TASK ITEM: Only text is carried over. Reproduce the entries below exactly.

PROVIDED RECORDS:
——
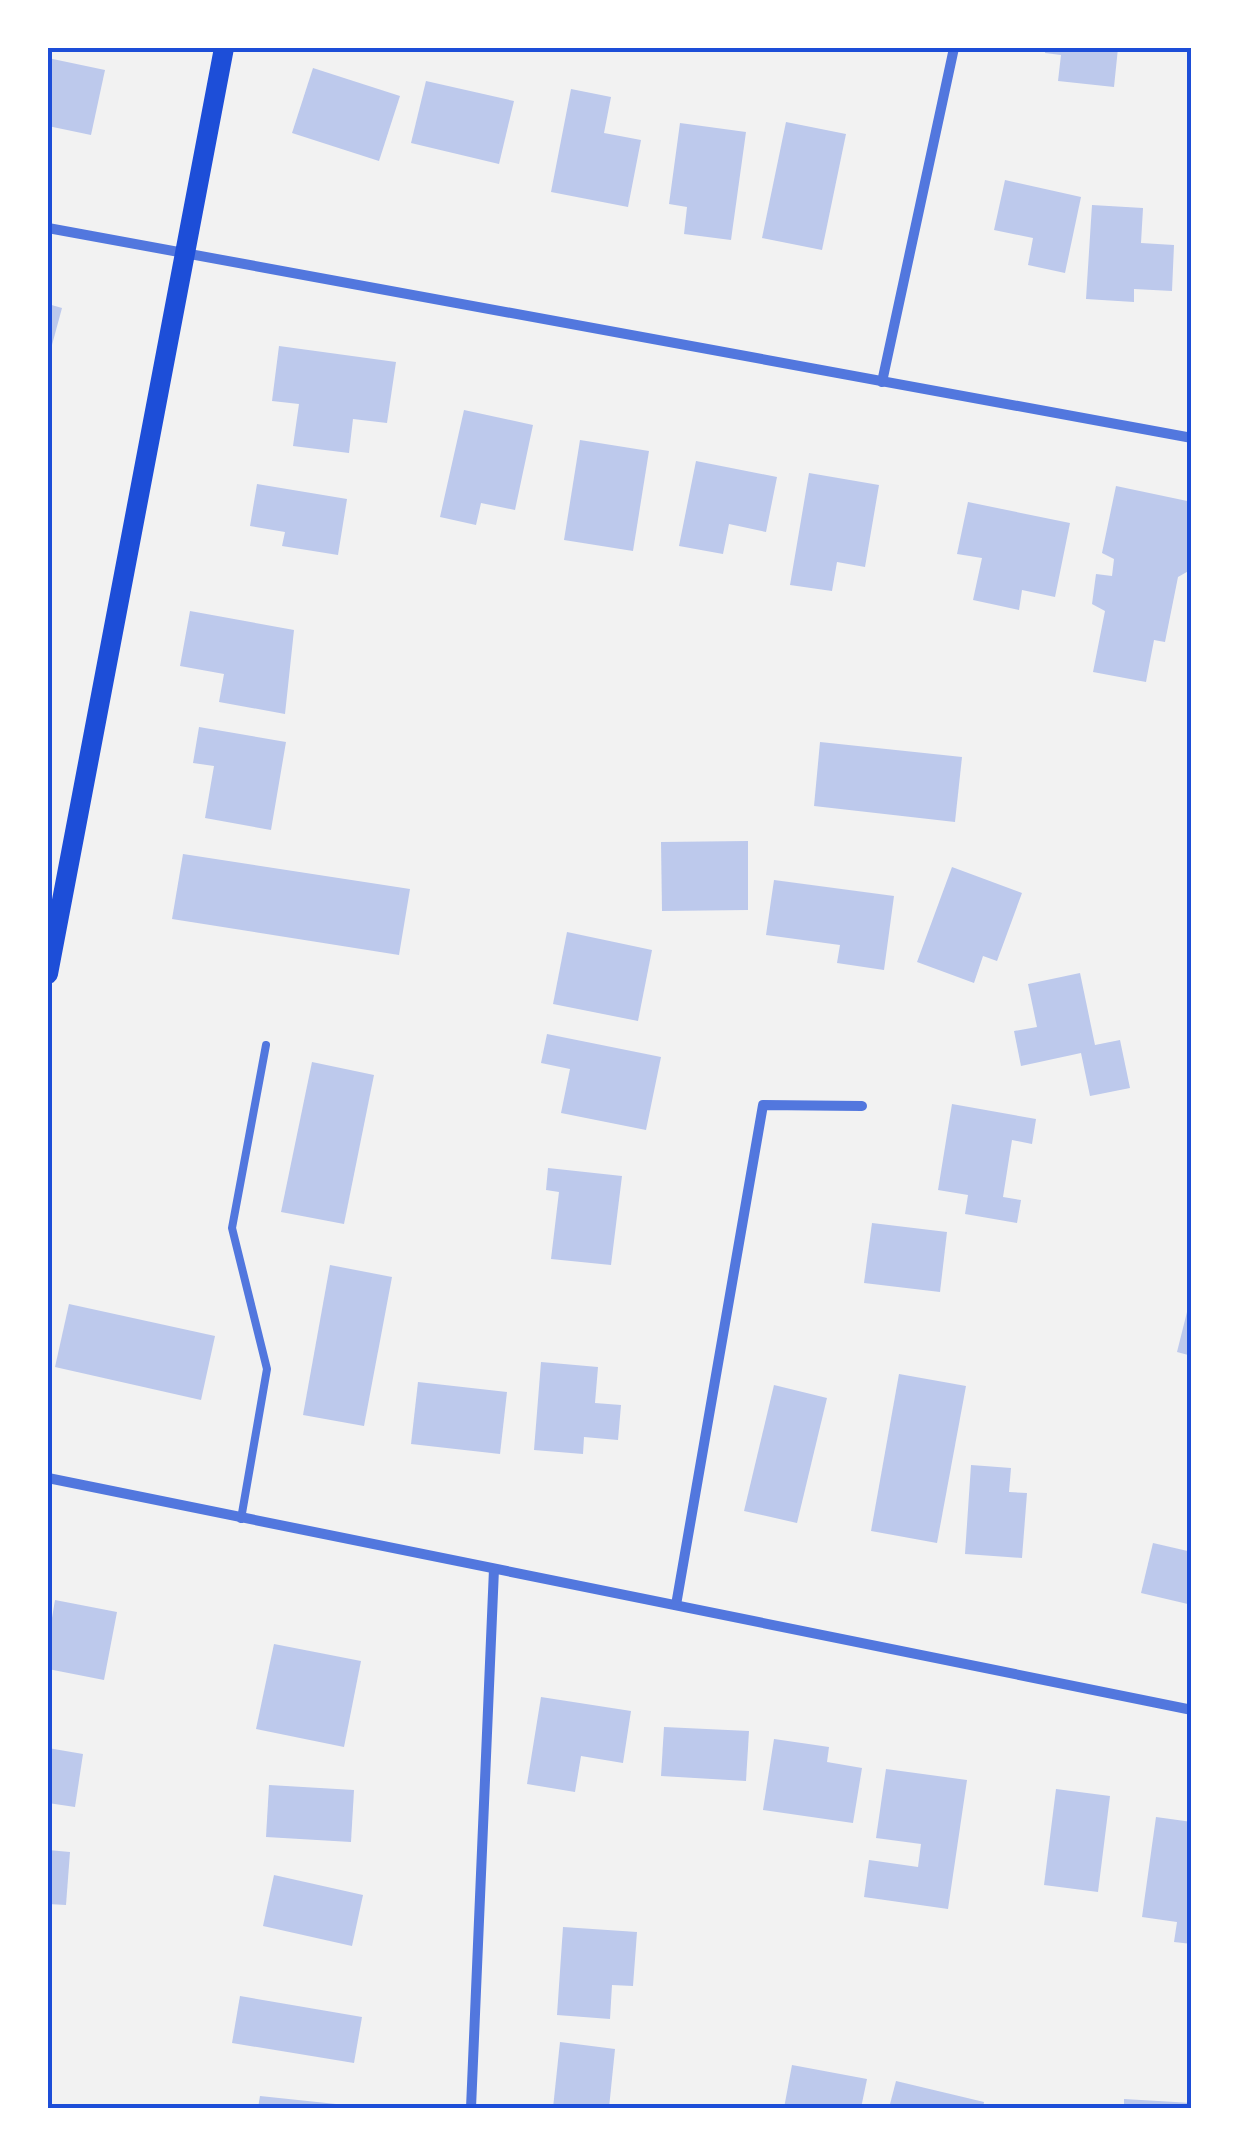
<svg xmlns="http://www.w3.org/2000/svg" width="1239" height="2156" font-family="'Roboto Serif',serif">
  <rect width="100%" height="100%" fill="#f2f2f2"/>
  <g fill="#bdc9ec">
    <path d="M1046,48H1118L1114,87L1058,81L1061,55L1045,53Z"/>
    <path d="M48,58L105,70L91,135L48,126Z"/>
    <path d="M313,68L400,96L379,161L292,133Z"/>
    <path d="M426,81L514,101L499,164L411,143Z"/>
    <path d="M571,89L611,97L604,133L641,140L628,207L551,192Z"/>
    <path d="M786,122L846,134L822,250L762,238Z"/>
    <path d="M680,123L746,132L731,240L684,234L687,207L669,204Z"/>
    <path d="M1005,180L1081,197L1065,273L1028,265L1033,238L994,230Z"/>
    <path d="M1092,205L1143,208L1141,243L1174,245L1172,291L1134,289V302L1086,299Z"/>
    <path d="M48,304L62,308L49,356H48Z"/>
    <path d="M279,346L396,362L387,423L353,419L349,453L293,446L299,404L272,401Z"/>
    <path d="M464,410L533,425L515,510L481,503L476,525L440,517Z"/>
    <path d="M580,440L649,451L633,551L564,540Z"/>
    <path d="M696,461L777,477L766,532L729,524L723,554L679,546Z"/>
    <path d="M809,473L879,485L865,567L837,562L832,591L790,585Z"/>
    <path d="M257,484L347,499L338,555L282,546L285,532L250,526Z"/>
    <path d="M1116,486L1192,502V569L1178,577L1165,642L1154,640L1146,682L1093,672L1105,611L1092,604L1096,574L1112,576L1114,559L1102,553Z"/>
    <path d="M968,502L1070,523L1055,597L1022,590L1019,610L973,600L982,558L957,554Z"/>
    <path d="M190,611L294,630L285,714L219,702L224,674L180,666Z"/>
    <path d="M199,727L286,742L271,830L205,818L214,766L193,763Z"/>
    <path d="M820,742L962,757L955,822L814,806Z"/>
    <path d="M748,841V910L662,911L661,842Z"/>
    <path d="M183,854L410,889L399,955L172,919Z"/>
    <path d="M952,867L1022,893L997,961L983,956L974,983L917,962Z"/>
    <path d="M774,880L894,896L884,970L837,963L840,945L766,935Z"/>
    <path d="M567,932L652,950L638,1021L553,1004Z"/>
    <path d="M1080,973L1095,1045L1120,1040L1130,1088L1090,1096L1081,1053L1021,1066L1014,1031L1037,1027L1028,984Z"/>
    <path d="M547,1034L661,1057L646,1130L561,1113L570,1069L541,1063Z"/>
    <path d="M312,1062L374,1075L344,1224L281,1212Z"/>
    <path d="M952,1104L1036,1119L1032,1144L1012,1140L1003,1197L1021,1200L1017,1223L965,1214L968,1195L938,1190Z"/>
    <path d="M548,1168L622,1176L611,1265L551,1259L559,1192L546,1190Z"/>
    <path d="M872,1223L947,1232L940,1292L864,1283Z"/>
    <path d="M330,1265L392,1277L364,1426L303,1415Z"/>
    <path d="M1190,1300H1192V1356L1177,1352Z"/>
    <path d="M69,1304L215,1336L201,1400L55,1367Z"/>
    <path d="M541,1362L598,1367L595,1403L621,1405L618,1440L584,1437L583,1454L534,1450Z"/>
    <path d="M899,1374L966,1386L937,1543L871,1531Z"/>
    <path d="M418,1382L507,1392L500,1454L411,1444Z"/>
    <path d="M774,1385L827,1398L797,1523L744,1511Z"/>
    <path d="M971,1465L1011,1468L1009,1492L1027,1493L1022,1558L965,1554Z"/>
    <path d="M1153,1543L1192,1552V1605L1141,1593Z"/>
    <path d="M55,1600L117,1612L104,1680L48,1669V1617L52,1618Z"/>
    <path d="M274,1644L361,1661L344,1747L256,1729Z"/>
    <path d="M541,1697L631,1711L623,1763L581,1756L575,1792L527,1784Z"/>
    <path d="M664,1727L749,1731L746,1781L661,1776Z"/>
    <path d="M774,1739L829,1747L827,1762L862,1768L853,1823L763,1810Z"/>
    <path d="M48,1748L83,1754L75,1807L48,1803Z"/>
    <path d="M886,1769L967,1780L948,1909L864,1897L869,1860L918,1867L921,1844L876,1838Z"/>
    <path d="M269,1785L354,1790L351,1842L266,1837Z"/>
    <path d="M1056,1789L1110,1796L1098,1892L1044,1885Z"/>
    <path d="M1156,1817L1192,1822V1944L1174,1942L1177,1922L1142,1917Z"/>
    <path d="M48,1850L70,1852L66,1905L48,1904Z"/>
    <path d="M274,1875L363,1895L352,1946L263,1926Z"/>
    <path d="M563,1927L637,1932L633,1986L612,1985L610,2019L557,2015Z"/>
    <path d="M240,1996L362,2017L354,2063L232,2043Z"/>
    <path d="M560,2042L615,2049L609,2108H553Z"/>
    <path d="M792,2065L867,2079L861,2108H784Z"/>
    <path d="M896,2081L984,2102L983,2108H889Z"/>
    <path d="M260,2096L355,2106V2108H258Z"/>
    <path d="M1124,2099L1192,2103V2108H1124Z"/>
  </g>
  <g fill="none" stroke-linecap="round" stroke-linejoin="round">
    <path stroke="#5277de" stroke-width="8" d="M241,1519L267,1369L232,1228L266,1045"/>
    <g stroke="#5277de" stroke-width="10">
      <path d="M48,228L1192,438"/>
      <path d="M882,382L954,48"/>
      <path d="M48,1478L1192,1710"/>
      <path d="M676,1605L763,1105L862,1106"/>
      <path d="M471,2108L494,1569"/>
    </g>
    <path stroke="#1d4ed8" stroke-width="20" d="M48,974L224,48"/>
  </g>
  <rect width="1239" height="2156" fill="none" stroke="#ffffff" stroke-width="100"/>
  <rect x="50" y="50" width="1139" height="2056" fill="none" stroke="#1d4ed8" stroke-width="4"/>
</svg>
——
ANSWER FOR THIS EXERCISE:
<svg xmlns="http://www.w3.org/2000/svg" width="1239" height="2156" font-family="'Roboto Serif',serif">
  <rect width="100%" height="100%" fill="#f2f2f2"/>
  <g fill="#bdc9ec">
    <path d="M1046,48H1118L1114,87L1058,81L1061,55L1045,53Z"/>
    <path d="M48,58L105,70L91,135L48,126Z"/>
    <path d="M313,68L400,96L379,161L292,133Z"/>
    <path d="M426,81L514,101L499,164L411,143Z"/>
    <path d="M571,89L611,97L604,133L641,140L628,207L551,192Z"/>
    <path d="M786,122L846,134L822,250L762,238Z"/>
    <path d="M680,123L746,132L731,240L684,234L687,207L669,204Z"/>
    <path d="M1005,180L1081,197L1065,273L1028,265L1033,238L994,230Z"/>
    <path d="M1092,205L1143,208L1141,243L1174,245L1172,291L1134,289V302L1086,299Z"/>
    <path d="M48,304L62,308L49,356H48Z"/>
    <path d="M279,346L396,362L387,423L353,419L349,453L293,446L299,404L272,401Z"/>
    <path d="M464,410L533,425L515,510L481,503L476,525L440,517Z"/>
    <path d="M580,440L649,451L633,551L564,540Z"/>
    <path d="M696,461L777,477L766,532L729,524L723,554L679,546Z"/>
    <path d="M809,473L879,485L865,567L837,562L832,591L790,585Z"/>
    <path d="M257,484L347,499L338,555L282,546L285,532L250,526Z"/>
    <path d="M1116,486L1192,502V569L1178,577L1165,642L1154,640L1146,682L1093,672L1105,611L1092,604L1096,574L1112,576L1114,559L1102,553Z"/>
    <path d="M968,502L1070,523L1055,597L1022,590L1019,610L973,600L982,558L957,554Z"/>
    <path d="M190,611L294,630L285,714L219,702L224,674L180,666Z"/>
    <path d="M199,727L286,742L271,830L205,818L214,766L193,763Z"/>
    <path d="M820,742L962,757L955,822L814,806Z"/>
    <path d="M748,841V910L662,911L661,842Z"/>
    <path d="M183,854L410,889L399,955L172,919Z"/>
    <path d="M952,867L1022,893L997,961L983,956L974,983L917,962Z"/>
    <path d="M774,880L894,896L884,970L837,963L840,945L766,935Z"/>
    <path d="M567,932L652,950L638,1021L553,1004Z"/>
    <path d="M1080,973L1095,1045L1120,1040L1130,1088L1090,1096L1081,1053L1021,1066L1014,1031L1037,1027L1028,984Z"/>
    <path d="M547,1034L661,1057L646,1130L561,1113L570,1069L541,1063Z"/>
    <path d="M312,1062L374,1075L344,1224L281,1212Z"/>
    <path d="M952,1104L1036,1119L1032,1144L1012,1140L1003,1197L1021,1200L1017,1223L965,1214L968,1195L938,1190Z"/>
    <path d="M548,1168L622,1176L611,1265L551,1259L559,1192L546,1190Z"/>
    <path d="M872,1223L947,1232L940,1292L864,1283Z"/>
    <path d="M330,1265L392,1277L364,1426L303,1415Z"/>
    <path d="M1190,1300H1192V1356L1177,1352Z"/>
    <path d="M69,1304L215,1336L201,1400L55,1367Z"/>
    <path d="M541,1362L598,1367L595,1403L621,1405L618,1440L584,1437L583,1454L534,1450Z"/>
    <path d="M899,1374L966,1386L937,1543L871,1531Z"/>
    <path d="M418,1382L507,1392L500,1454L411,1444Z"/>
    <path d="M774,1385L827,1398L797,1523L744,1511Z"/>
    <path d="M971,1465L1011,1468L1009,1492L1027,1493L1022,1558L965,1554Z"/>
    <path d="M1153,1543L1192,1552V1605L1141,1593Z"/>
    <path d="M55,1600L117,1612L104,1680L48,1669V1617L52,1618Z"/>
    <path d="M274,1644L361,1661L344,1747L256,1729Z"/>
    <path d="M541,1697L631,1711L623,1763L581,1756L575,1792L527,1784Z"/>
    <path d="M664,1727L749,1731L746,1781L661,1776Z"/>
    <path d="M774,1739L829,1747L827,1762L862,1768L853,1823L763,1810Z"/>
    <path d="M48,1748L83,1754L75,1807L48,1803Z"/>
    <path d="M886,1769L967,1780L948,1909L864,1897L869,1860L918,1867L921,1844L876,1838Z"/>
    <path d="M269,1785L354,1790L351,1842L266,1837Z"/>
    <path d="M1056,1789L1110,1796L1098,1892L1044,1885Z"/>
    <path d="M1156,1817L1192,1822V1944L1174,1942L1177,1922L1142,1917Z"/>
    <path d="M48,1850L70,1852L66,1905L48,1904Z"/>
    <path d="M274,1875L363,1895L352,1946L263,1926Z"/>
    <path d="M563,1927L637,1932L633,1986L612,1985L610,2019L557,2015Z"/>
    <path d="M240,1996L362,2017L354,2063L232,2043Z"/>
    <path d="M560,2042L615,2049L609,2108H553Z"/>
    <path d="M792,2065L867,2079L861,2108H784Z"/>
    <path d="M896,2081L984,2102L983,2108H889Z"/>
    <path d="M260,2096L355,2106V2108H258Z"/>
    <path d="M1124,2099L1192,2103V2108H1124Z"/>
  </g>
  <g fill="none" stroke-linecap="round" stroke-linejoin="round">
    <path stroke="#5277de" stroke-width="8" d="M241,1519L267,1369L232,1228L266,1045"/>
    <g stroke="#5277de" stroke-width="10">
      <path d="M48,228L1192,438"/>
      <path d="M882,382L954,48"/>
      <path d="M48,1478L1192,1710"/>
      <path d="M676,1605L763,1105L862,1106"/>
      <path d="M471,2108L494,1569"/>
    </g>
    <path stroke="#1d4ed8" stroke-width="20" d="M48,974L224,48"/>
  </g>
  <rect width="1239" height="2156" fill="none" stroke="#ffffff" stroke-width="100"/>
  <rect x="50" y="50" width="1139" height="2056" fill="none" stroke="#1d4ed8" stroke-width="4"/>
</svg>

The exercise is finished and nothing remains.